What the task asks: Where the records below reach the line containing "SSR网络节点免费分享", start transcribing, and end with the line containing "Het complex ‘Calvarieklooster’, het voormali", exactly and with nothing else added.
** Opening Data for this exercise block **
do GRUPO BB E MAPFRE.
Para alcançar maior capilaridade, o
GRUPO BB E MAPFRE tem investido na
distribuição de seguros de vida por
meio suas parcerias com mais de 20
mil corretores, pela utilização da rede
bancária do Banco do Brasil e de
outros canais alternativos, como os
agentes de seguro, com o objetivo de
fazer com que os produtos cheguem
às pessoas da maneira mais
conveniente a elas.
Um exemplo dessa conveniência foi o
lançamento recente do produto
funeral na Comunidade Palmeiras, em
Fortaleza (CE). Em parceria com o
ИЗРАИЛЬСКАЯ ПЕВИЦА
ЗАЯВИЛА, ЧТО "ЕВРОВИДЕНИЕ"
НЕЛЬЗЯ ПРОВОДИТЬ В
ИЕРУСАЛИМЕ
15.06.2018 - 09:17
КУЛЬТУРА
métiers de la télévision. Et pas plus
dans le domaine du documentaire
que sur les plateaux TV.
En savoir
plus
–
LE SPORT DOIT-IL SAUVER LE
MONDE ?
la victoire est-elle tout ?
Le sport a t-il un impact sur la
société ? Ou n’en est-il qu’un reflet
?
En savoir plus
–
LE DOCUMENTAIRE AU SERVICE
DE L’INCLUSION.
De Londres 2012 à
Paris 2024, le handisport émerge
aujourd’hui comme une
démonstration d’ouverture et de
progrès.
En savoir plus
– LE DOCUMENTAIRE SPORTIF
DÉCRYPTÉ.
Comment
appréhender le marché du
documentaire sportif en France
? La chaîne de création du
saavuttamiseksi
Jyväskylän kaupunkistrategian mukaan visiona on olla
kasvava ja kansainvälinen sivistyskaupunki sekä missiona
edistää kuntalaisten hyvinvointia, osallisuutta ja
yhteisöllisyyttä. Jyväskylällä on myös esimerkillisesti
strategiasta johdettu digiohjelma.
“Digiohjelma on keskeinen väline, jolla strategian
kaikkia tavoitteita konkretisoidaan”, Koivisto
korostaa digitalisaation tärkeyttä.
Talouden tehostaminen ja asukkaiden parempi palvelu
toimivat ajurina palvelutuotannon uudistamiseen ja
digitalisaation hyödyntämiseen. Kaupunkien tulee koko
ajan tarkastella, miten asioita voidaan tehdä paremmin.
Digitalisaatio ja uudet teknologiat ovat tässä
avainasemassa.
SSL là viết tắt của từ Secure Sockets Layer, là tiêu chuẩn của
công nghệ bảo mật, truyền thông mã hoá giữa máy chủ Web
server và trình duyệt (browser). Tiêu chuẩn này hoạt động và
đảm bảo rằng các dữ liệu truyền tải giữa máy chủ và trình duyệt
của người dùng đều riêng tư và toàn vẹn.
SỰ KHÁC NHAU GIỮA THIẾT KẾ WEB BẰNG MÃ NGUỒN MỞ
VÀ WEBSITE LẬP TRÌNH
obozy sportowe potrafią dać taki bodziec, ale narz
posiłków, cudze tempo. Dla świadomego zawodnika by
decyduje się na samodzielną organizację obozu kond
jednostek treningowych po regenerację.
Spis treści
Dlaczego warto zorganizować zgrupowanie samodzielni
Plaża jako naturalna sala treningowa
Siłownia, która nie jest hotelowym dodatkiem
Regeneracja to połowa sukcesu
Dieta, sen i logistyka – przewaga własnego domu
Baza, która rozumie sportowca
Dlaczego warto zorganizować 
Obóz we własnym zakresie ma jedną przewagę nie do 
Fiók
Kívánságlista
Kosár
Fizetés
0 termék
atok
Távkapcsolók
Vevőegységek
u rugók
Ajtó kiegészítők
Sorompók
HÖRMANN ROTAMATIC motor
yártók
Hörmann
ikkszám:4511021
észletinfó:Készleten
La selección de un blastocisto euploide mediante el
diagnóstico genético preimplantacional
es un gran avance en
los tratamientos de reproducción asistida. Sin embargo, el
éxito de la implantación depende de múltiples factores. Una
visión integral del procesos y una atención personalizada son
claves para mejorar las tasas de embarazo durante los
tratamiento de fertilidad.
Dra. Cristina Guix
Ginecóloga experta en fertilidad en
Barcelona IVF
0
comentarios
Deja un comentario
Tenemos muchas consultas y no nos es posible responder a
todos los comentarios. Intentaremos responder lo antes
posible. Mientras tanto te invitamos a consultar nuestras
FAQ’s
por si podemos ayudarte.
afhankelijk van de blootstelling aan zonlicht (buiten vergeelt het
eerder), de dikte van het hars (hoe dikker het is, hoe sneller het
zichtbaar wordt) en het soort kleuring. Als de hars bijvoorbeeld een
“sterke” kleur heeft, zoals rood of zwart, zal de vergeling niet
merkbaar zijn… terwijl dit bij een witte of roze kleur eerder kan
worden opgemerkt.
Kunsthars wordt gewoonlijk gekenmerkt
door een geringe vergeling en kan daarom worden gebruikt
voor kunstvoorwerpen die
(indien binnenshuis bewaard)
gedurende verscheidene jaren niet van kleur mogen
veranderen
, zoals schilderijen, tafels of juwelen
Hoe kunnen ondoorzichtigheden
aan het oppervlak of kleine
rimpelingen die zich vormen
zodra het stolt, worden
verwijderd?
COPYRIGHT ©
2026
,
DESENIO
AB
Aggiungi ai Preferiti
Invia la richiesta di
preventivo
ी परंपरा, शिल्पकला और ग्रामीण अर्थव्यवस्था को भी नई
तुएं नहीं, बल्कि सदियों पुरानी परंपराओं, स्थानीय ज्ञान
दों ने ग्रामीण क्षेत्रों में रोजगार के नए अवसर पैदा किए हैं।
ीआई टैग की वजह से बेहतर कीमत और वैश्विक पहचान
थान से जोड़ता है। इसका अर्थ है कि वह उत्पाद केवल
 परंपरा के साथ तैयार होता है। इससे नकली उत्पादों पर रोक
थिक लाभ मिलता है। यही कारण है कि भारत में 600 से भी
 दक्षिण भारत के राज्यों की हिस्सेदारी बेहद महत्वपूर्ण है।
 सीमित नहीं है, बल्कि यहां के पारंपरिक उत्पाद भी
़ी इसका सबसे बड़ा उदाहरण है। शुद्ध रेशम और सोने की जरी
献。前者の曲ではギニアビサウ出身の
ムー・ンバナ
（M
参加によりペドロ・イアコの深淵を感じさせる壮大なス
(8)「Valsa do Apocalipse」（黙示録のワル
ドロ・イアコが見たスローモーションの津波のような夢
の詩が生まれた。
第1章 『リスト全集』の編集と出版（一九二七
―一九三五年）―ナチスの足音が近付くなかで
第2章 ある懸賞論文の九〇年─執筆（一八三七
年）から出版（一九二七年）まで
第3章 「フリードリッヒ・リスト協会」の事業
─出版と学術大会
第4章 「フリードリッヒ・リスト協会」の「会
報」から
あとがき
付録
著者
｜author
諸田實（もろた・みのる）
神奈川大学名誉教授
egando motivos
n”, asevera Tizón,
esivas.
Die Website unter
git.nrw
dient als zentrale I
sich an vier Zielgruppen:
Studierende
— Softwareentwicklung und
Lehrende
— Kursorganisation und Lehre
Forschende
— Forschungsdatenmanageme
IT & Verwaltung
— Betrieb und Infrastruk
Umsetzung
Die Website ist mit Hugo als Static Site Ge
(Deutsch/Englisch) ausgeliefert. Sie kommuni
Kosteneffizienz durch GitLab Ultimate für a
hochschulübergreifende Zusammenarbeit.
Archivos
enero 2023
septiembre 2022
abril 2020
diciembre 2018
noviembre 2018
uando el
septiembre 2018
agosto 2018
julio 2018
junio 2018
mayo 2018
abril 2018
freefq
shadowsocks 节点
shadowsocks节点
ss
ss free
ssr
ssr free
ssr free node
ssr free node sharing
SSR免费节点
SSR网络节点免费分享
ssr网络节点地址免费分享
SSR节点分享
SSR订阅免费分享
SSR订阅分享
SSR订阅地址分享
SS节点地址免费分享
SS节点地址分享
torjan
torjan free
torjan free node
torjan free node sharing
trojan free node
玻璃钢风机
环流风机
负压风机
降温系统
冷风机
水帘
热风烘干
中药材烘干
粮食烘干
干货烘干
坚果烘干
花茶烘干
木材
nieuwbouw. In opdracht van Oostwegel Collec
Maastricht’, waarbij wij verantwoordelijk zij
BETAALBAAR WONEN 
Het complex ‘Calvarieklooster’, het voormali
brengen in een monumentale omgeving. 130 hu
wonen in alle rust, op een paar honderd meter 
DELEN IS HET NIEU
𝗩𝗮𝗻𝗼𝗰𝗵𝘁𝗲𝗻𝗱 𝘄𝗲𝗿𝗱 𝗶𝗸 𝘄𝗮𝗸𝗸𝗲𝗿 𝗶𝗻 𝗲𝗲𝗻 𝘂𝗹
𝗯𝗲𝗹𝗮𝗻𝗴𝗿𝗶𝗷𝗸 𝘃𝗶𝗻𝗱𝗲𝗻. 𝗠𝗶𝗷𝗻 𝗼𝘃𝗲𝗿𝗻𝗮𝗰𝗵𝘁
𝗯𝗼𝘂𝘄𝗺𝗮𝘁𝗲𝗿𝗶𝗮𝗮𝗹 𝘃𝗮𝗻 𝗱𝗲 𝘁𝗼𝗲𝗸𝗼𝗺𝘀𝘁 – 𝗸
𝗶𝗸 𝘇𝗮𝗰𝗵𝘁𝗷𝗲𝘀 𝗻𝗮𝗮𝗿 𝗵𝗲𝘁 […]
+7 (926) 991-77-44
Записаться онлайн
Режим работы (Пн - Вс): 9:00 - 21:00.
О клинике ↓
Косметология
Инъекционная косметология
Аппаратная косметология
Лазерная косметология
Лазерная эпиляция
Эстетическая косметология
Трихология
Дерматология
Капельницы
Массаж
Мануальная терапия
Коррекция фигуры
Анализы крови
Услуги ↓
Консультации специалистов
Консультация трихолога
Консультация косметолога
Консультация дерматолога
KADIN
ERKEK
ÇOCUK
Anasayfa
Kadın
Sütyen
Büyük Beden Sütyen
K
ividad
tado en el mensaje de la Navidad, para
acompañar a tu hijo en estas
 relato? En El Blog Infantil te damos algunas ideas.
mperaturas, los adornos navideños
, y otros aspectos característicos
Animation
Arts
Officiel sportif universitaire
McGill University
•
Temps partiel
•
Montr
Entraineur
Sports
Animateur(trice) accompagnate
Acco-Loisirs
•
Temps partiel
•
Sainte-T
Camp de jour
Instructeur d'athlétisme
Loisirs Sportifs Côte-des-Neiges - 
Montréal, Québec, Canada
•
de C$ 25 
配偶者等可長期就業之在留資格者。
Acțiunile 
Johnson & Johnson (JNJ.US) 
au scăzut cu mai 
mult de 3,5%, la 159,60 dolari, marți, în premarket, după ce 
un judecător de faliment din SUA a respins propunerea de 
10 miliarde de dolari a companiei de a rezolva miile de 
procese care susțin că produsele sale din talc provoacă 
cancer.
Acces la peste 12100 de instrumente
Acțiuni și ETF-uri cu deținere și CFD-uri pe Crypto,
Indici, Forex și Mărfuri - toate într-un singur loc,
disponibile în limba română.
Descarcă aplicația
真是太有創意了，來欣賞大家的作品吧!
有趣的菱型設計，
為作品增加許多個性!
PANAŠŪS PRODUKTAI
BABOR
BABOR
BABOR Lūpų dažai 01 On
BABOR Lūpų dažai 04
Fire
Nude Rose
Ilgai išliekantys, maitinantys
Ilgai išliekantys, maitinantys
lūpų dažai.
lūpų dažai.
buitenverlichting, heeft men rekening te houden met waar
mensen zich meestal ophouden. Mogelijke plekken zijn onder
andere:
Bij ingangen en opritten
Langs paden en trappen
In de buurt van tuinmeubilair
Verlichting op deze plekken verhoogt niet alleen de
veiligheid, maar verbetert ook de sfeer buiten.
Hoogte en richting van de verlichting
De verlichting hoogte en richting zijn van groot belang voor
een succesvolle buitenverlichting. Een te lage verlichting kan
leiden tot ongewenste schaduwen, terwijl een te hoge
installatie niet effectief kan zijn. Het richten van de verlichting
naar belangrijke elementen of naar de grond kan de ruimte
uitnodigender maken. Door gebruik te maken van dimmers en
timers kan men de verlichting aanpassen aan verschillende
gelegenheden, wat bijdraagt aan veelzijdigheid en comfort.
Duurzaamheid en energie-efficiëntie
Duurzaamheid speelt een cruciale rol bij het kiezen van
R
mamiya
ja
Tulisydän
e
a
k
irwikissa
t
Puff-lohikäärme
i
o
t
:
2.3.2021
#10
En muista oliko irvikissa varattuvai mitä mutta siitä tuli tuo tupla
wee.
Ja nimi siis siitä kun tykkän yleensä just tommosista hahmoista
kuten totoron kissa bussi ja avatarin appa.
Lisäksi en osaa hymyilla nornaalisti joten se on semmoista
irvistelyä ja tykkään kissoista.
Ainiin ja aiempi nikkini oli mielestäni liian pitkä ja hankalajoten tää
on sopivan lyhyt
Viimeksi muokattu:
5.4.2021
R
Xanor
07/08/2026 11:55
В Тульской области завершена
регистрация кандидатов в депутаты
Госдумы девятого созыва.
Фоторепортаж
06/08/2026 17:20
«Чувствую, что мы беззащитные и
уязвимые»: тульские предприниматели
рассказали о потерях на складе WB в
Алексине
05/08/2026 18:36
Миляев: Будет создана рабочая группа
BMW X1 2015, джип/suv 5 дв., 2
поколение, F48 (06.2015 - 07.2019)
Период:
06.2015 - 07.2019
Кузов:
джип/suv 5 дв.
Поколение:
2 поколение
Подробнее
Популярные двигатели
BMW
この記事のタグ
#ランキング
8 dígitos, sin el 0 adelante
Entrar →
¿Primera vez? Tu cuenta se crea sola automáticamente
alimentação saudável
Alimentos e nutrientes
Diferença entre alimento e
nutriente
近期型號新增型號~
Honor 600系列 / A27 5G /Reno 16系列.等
** Closing Data for this exercise block **
Answer box:
SSR网络节点免费分享
ssr网络节点地址免费分享
SSR节点分享
SSR订阅免费分享
SSR订阅分享
SSR订阅地址分享
SS节点地址免费分享
SS节点地址分享
torjan
torjan free
torjan free node
torjan free node sharing
trojan free node
玻璃钢风机
环流风机
负压风机
降温系统
冷风机
水帘
热风烘干
中药材烘干
粮食烘干
干货烘干
坚果烘干
花茶烘干
木材
nieuwbouw. In opdracht van Oostwegel Collec
Maastricht’, waarbij wij verantwoordelijk zij
BETAALBAAR WONEN 
Het complex ‘Calvarieklooster’, het voormali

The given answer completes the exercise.